### Task objective
Word for word, reproduce every record in the listing below.
Exercise input Block Start
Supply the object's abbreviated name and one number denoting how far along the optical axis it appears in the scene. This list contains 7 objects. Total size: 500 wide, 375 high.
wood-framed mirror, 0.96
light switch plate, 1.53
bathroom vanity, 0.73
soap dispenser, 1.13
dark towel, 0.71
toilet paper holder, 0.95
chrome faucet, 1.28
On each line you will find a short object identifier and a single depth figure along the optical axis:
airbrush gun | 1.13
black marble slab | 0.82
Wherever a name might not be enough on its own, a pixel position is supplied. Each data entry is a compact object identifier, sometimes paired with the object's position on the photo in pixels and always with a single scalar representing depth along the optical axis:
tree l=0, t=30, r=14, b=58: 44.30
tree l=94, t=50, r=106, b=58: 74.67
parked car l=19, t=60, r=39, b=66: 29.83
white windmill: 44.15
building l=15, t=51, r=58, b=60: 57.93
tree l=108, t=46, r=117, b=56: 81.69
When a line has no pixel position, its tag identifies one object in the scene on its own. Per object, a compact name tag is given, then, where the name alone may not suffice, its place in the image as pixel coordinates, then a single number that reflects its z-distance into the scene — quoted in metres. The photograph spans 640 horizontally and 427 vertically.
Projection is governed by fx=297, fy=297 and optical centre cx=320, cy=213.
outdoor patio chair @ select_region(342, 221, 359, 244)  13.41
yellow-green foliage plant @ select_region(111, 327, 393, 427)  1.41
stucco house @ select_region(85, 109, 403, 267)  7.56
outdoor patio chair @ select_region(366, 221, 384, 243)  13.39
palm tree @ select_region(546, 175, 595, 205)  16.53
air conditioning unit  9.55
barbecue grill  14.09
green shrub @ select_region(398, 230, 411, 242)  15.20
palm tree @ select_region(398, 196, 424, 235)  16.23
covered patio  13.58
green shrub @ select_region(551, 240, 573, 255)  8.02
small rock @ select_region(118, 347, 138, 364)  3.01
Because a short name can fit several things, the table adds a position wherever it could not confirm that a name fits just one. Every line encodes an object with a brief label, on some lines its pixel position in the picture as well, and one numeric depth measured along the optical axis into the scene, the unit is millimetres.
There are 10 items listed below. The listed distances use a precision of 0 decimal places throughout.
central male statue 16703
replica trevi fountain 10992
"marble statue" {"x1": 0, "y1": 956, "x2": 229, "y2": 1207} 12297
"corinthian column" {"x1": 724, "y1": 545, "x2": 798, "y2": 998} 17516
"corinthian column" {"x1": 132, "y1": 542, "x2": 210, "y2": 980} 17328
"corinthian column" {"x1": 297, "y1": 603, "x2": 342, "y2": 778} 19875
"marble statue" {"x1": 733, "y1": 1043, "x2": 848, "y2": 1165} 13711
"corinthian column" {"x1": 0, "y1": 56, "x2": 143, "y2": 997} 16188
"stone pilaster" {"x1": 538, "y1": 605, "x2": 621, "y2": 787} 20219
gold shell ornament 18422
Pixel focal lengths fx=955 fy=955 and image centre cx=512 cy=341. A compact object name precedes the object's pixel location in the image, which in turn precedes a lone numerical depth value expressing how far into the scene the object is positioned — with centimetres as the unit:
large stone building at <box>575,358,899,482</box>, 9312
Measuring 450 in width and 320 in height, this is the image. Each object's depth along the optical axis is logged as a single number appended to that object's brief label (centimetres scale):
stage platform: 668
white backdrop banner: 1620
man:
Exercise input Block End
### Response area
Supply the object's abbreviated name and one number denoting how far along the optical axis it appears in the scene. This list contains 7 objects. Total size: 500 wide, 375 high.
wood-framed mirror, 0.96
light switch plate, 1.53
bathroom vanity, 0.73
soap dispenser, 1.13
dark towel, 0.71
toilet paper holder, 0.95
chrome faucet, 1.28
On each line you will find a short object identifier and a single depth figure along the optical axis:
airbrush gun | 1.13
black marble slab | 0.82
Wherever a name might not be enough on its own, a pixel position is supplied. Each data entry is a compact object identifier, sometimes paired with the object's position on the photo in pixels and always with a single scalar representing depth along the optical axis:
tree l=0, t=30, r=14, b=58: 44.30
tree l=94, t=50, r=106, b=58: 74.67
parked car l=19, t=60, r=39, b=66: 29.83
white windmill: 44.15
building l=15, t=51, r=58, b=60: 57.93
tree l=108, t=46, r=117, b=56: 81.69
When a line has no pixel position, its tag identifies one object in the scene on its own. Per object, a compact name tag is given, then, where the name alone may not suffice, its place in the image as pixel coordinates, then a single number that reflects its z-distance into the scene — quoted in metres. The photograph spans 640 horizontally and 427 vertically.
Projection is governed by fx=297, fy=297 and optical centre cx=320, cy=213.
outdoor patio chair @ select_region(342, 221, 359, 244)  13.41
yellow-green foliage plant @ select_region(111, 327, 393, 427)  1.41
stucco house @ select_region(85, 109, 403, 267)  7.56
outdoor patio chair @ select_region(366, 221, 384, 243)  13.39
palm tree @ select_region(546, 175, 595, 205)  16.53
air conditioning unit  9.55
barbecue grill  14.09
green shrub @ select_region(398, 230, 411, 242)  15.20
palm tree @ select_region(398, 196, 424, 235)  16.23
covered patio  13.58
green shrub @ select_region(551, 240, 573, 255)  8.02
small rock @ select_region(118, 347, 138, 364)  3.01
Because a short name can fit several things, the table adds a position wherever it could not confirm that a name fits just one. Every line encodes an object with a brief label, on some lines its pixel position in the picture as well, and one numeric depth measured along the optical axis into the scene, the unit is millimetres.
There are 10 items listed below. The listed distances use a precision of 0 decimal places throughout.
central male statue 16703
replica trevi fountain 10992
"marble statue" {"x1": 0, "y1": 956, "x2": 229, "y2": 1207} 12297
"corinthian column" {"x1": 724, "y1": 545, "x2": 798, "y2": 998} 17516
"corinthian column" {"x1": 132, "y1": 542, "x2": 210, "y2": 980} 17328
"corinthian column" {"x1": 297, "y1": 603, "x2": 342, "y2": 778} 19875
"marble statue" {"x1": 733, "y1": 1043, "x2": 848, "y2": 1165} 13711
"corinthian column" {"x1": 0, "y1": 56, "x2": 143, "y2": 997} 16188
"stone pilaster" {"x1": 538, "y1": 605, "x2": 621, "y2": 787} 20219
gold shell ornament 18422
Pixel focal lengths fx=955 fy=955 and image centre cx=512 cy=341. A compact object name precedes the object's pixel location in the image, which in turn precedes a lone numerical depth value expressing how far into the scene the object is positioned — with centimetres as the unit:
large stone building at <box>575,358,899,482</box>, 9312
Measuring 450 in width and 320 in height, this is the image. Each object's depth along the optical axis is logged as a single number appended to that object's brief label (centimetres scale):
stage platform: 668
white backdrop banner: 1620
man:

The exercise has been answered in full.